28:12: We talked about implementing the Socratic method. One of the things people are talking about is multi-agents. At some point, some kid will be using a tool that orchestrates a bunch of agents. What kinds of innovations in UX are you seeing that will prepare us for this world?

28:53: The multi-agent part is interesting. When I was doing this study on the Scratch copilot, we had a design session at the end with the kids. This theme of agents and multiple agents emerged. Many of them wanted that, and wanted to run simulations. We talked about the Scratch community because it’s social learning, so I asked them what happens if some of the games are done by agents. Would you like to know that? It’s something they want, and something they want to be transparent about. 

30:41: A hybrid online community that includes kids and agents isn’t science fiction. The technology already exists. 

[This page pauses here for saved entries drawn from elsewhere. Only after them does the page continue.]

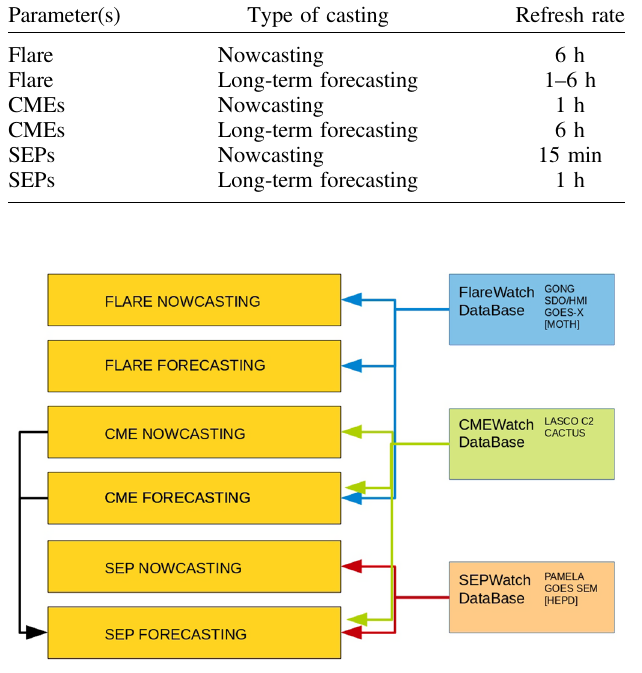
Fig. 1. Block diagram summarizing the developed RPF 1 products and their input data.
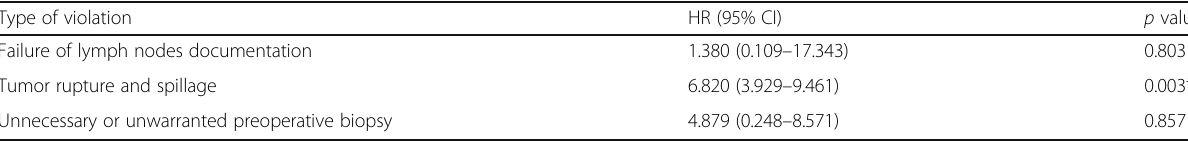
Table 3 The logistic regression of types of surgical violations on relapse Type of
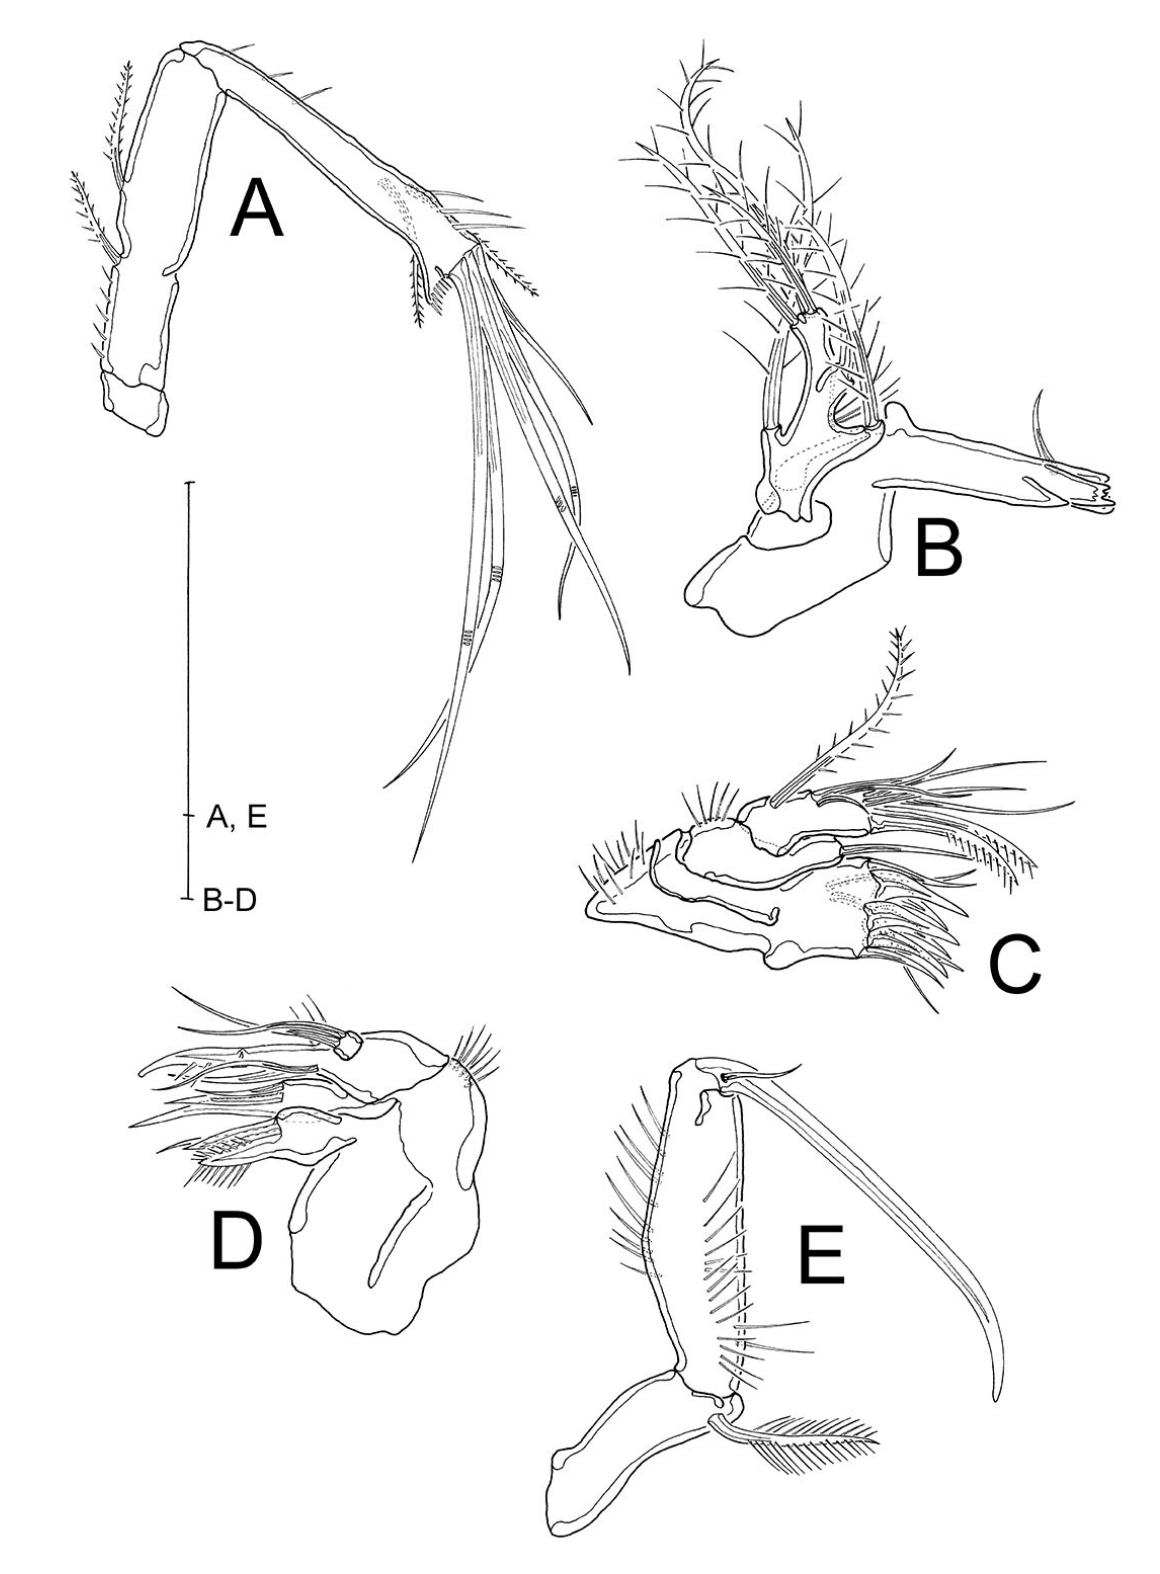
Fig. 11. Paratouphapleura aaroni gen. et sp. nov. A . Male paratype 4 (SMF 37274), A2. B–E . Female paratype 3 (SMF 37273). B . Md. C . Mxl. D . Mx. E . Mxp. Scale bars: 50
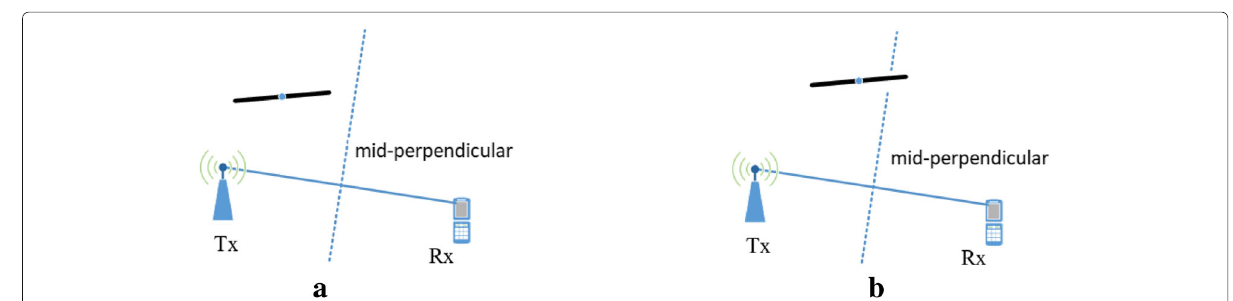
Fig. 5 Illustration of Event 3. In a , Event 1 and Event 2 hold true: The typical object acts as a reflector. In b , Event 1 holds true but Event 2 does not hold true: The typical object cannot be a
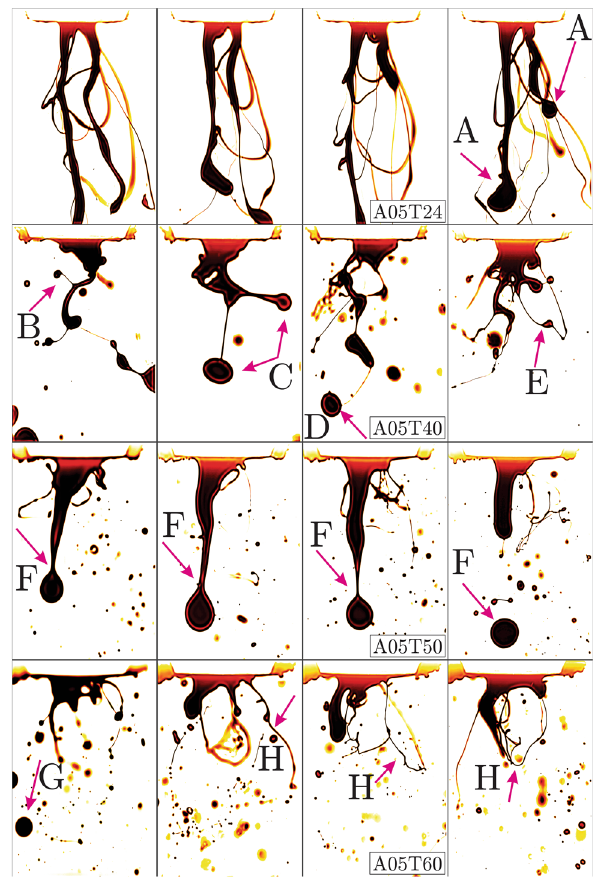
Figure 2. Bio-oil injected at the preheating temperatures T = 24, 40, 50, 60 ( ◦ C) ( T 24, T 40, T 50 and T 60 cases), liquid q f = 1.8 (kg/h) ( L 04 cases at 4 (lb/h)) and air flow rates of q a = 5 (l/min) ( A 05 cases). (FOV: × 14.15 d 9.43 d a a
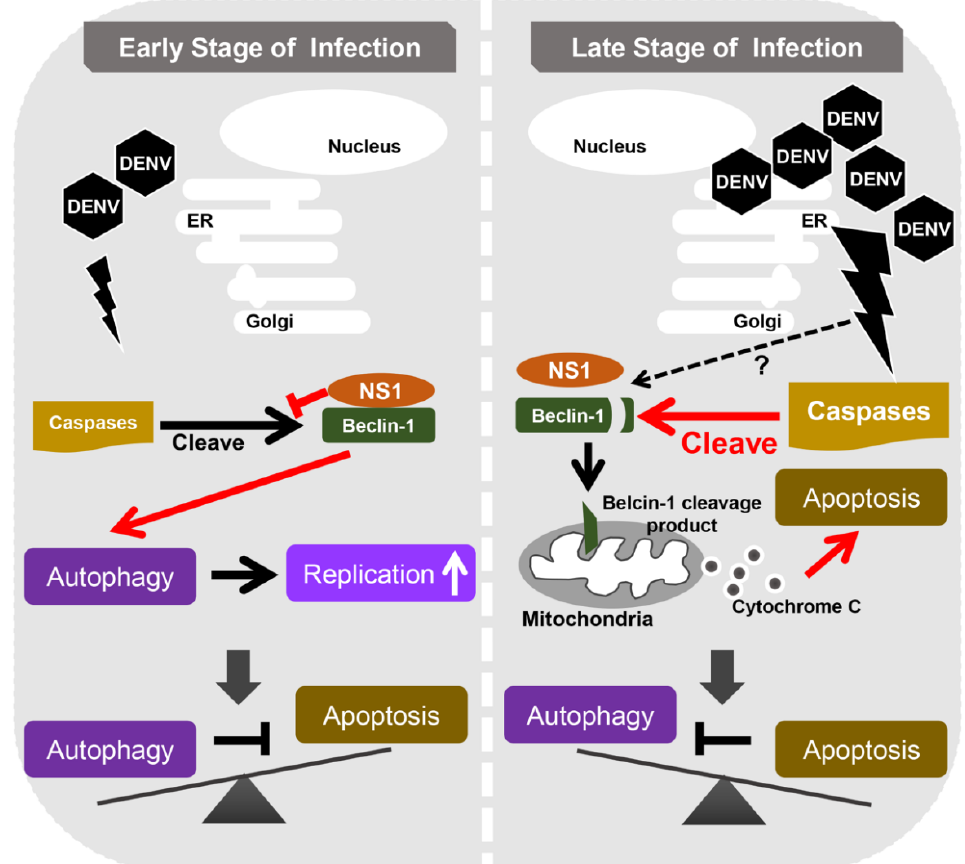
Figure 6. The proposed schematic model of Beclin-1 stability in regulating autophagy and apoptosis during DENV replication. DENV infection activates both autophagy and apoptosis. In the early stage of infection, DENV NS1 interacts with Beclin-1 to interfere with caspase-mediated Beclin-1 cleavage and hence facilitates autophagy to inhibit early apoptotic cell death, and therefore helps DENV replication. However, in the late stage of infection (after 48 h post infection), higher levels of activated caspases cleave Beclin-1 into fragments. This may lead to autophagy attenuation and cause severe apoptotic cell death.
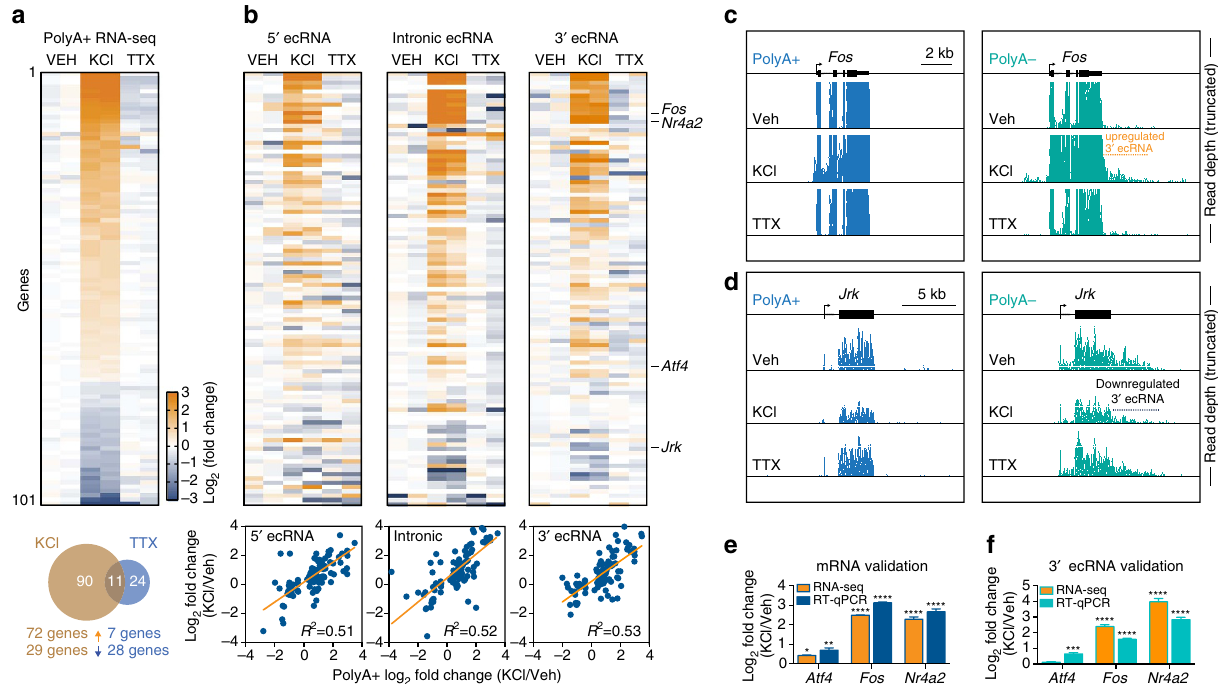
Figure 2 | Regulation of mRNA and ecRNA by neuronal activity. ( a ) PolyA þ RNA-seq following 1h neuronal depolarization (25mM KCl) or inactivation (1 m M TTX) reveals altered mRNA expression at a small subset of genes. Top, heatmap of KCl-altered transcripts (each column ¼ 1 biological replicate; 2 replicates per treatment). Bottom, Venn diagram of overlap between transcripts altered by KCl and TTX. ( b ) Corresponding heatmaps from PolyA (cid:2) RNA-seq reveal relationship between activity-related mRNA and ecRNA changes. PolyA (cid:2) RNA transcription from 5 0 , intronic and 3 0 sites all correlated significantly with mRNA changes following neuronal depolarization with KCl (linear regression, P o 0.0001 for each comparison). ( c , d ) Representative examples of activity-induced increases ( Fos gene, ( c )) and decreases ( Jrk gene, ( d )) in 3 0 ecRNA levels. RNA-seq reads shown individually; read depth truncated to highlight ecRNA changes. ( e , f ) Validation of RNA-seq results with RT-qPCR ( n ¼ 6 biological replicates) confirms changes in mRNA and ecRNA levels. Data are expressed as mean ± s.e.m. Individual comparisons made with Student’s t -test versus vehicle, * P o 0.05, ** P o 0.01, *** P o 0.001 and **** P o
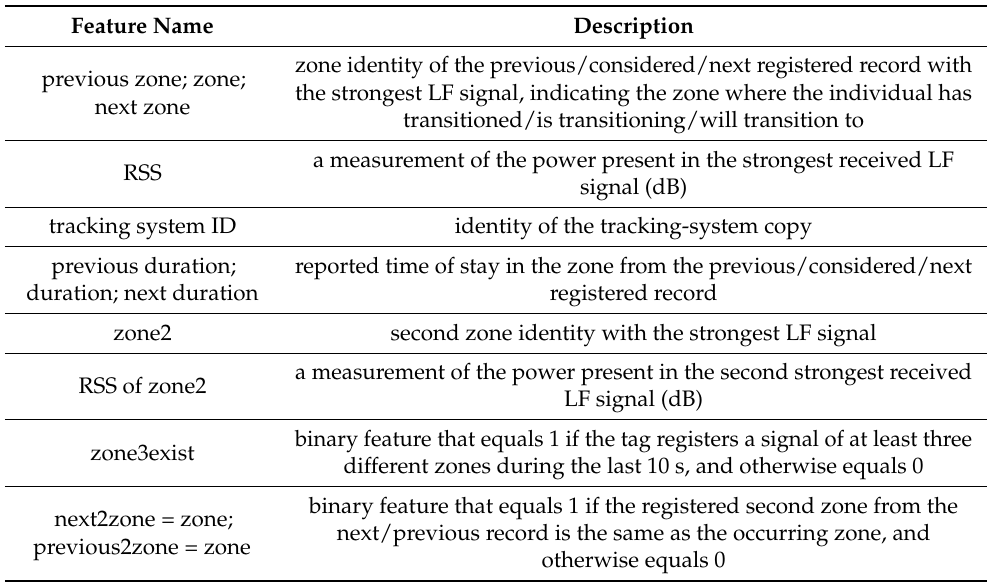
Table 1. Record features used to train the model and the normalized importance of features in the final CatBoost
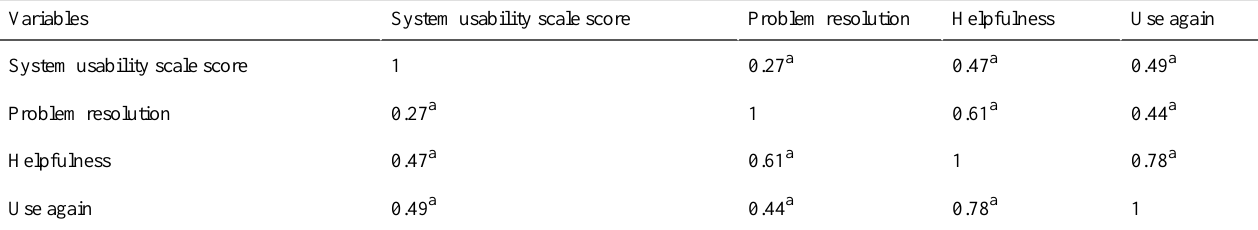
Table 5. Pearson Correlations for postintervention Manage Your Life Online and ELIZA ratings of system usability, problem resolution, helpfulness, and willingness to use Manage Your Life Online/ELIZA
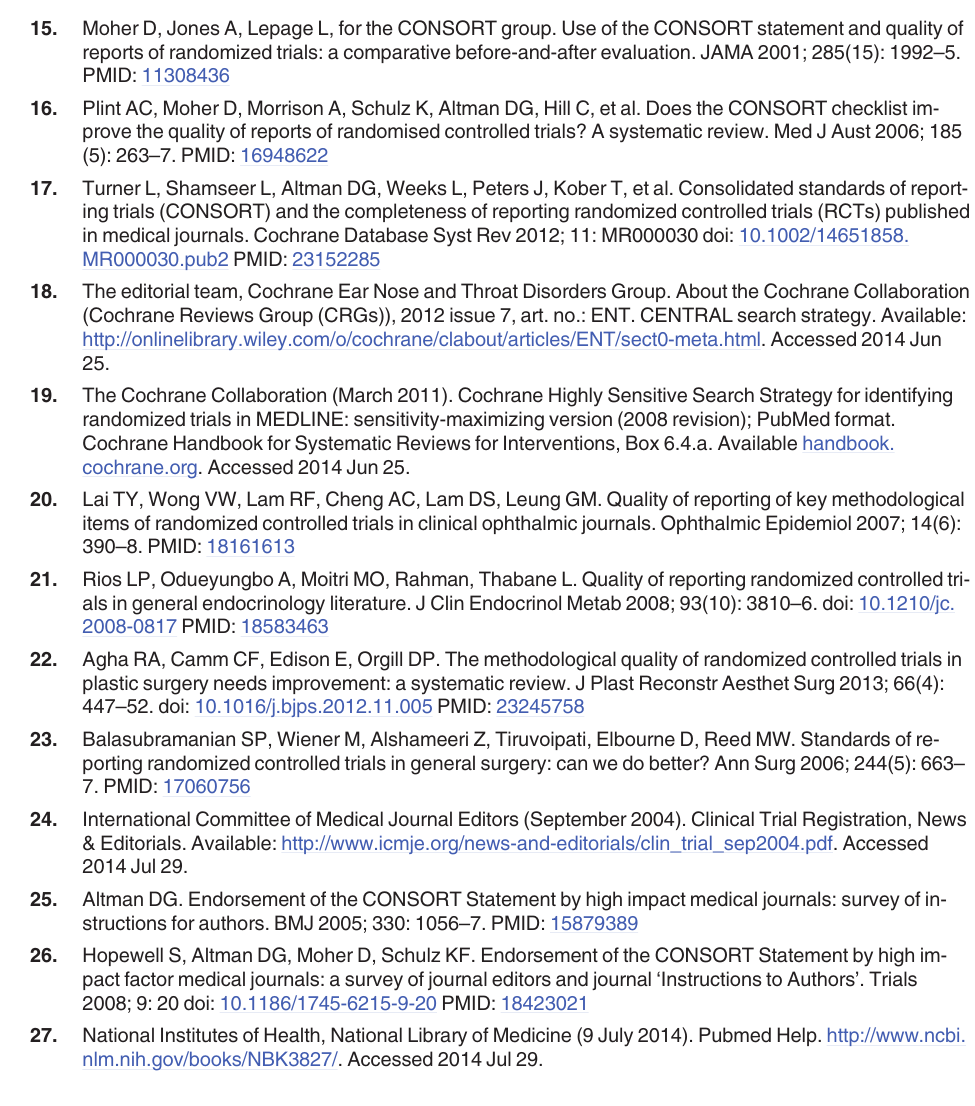
PLOS ONE | DOI:10.1371/journal.pone.0122328 March 20,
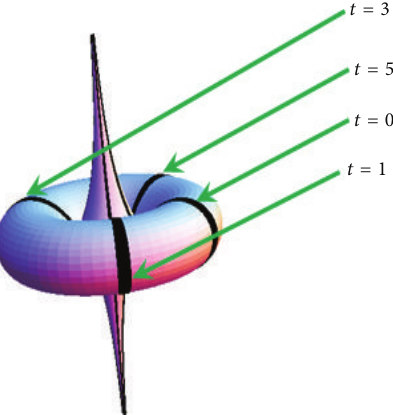
Figure 7: The curvature of the family of curves 𝐶 𝑡 for 𝑠 ∈ [0, 10] , = 1 , 𝑐 = −1 , and 𝑐 = 0 . 𝑡 ∈ [0, 15] , 𝑐 1 2 3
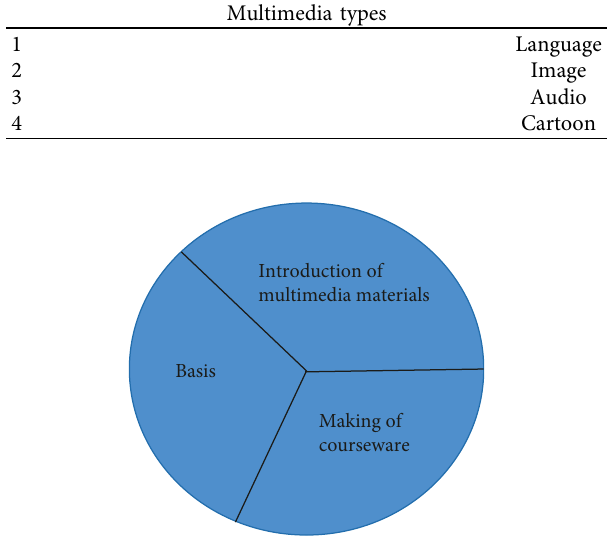
Figure 6: Auxiliary language courseware making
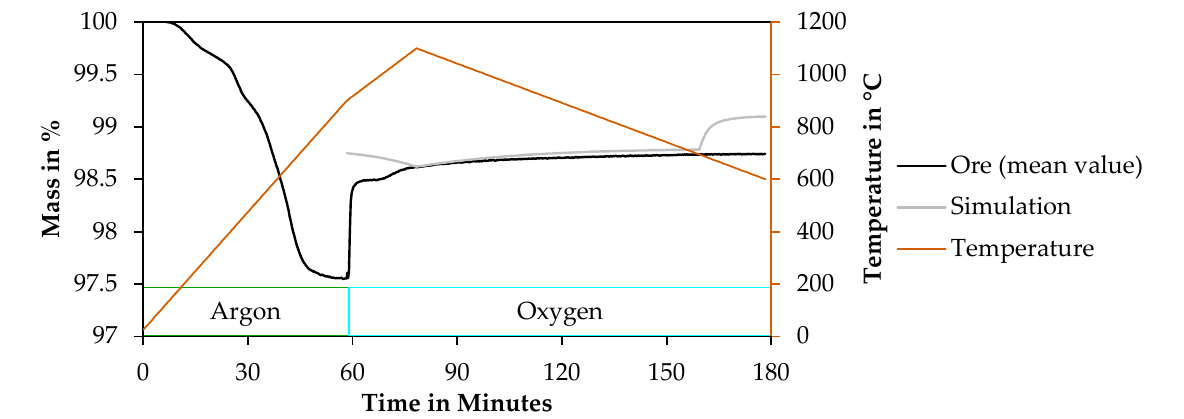
mass gain of the chromite sample according to the thermochemical simulation carried out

30:54: I’m collaborating with the folks who created a technology called Infinibranch that lets you create a lot of virtual environments where you can test agents and see agents in action. We’re clearly going to have agents that can take actions. I told them what kids wanted, and they said, “Let’s make it happen.” It’s definitely going to be an area of simulations and tools for thought. I think it’s one of the most exciting areas. You can run 10 experiments at once, or 100. 

32:23: In the enterprise, a lot of enterprise people get ahead of themselves. Let’s get one agent working well first. A lot of the vendors are getting ahead of themselves.

32:49: Absolutely. It’s one thing to do a demo; it’s another thing to get it to work reliably.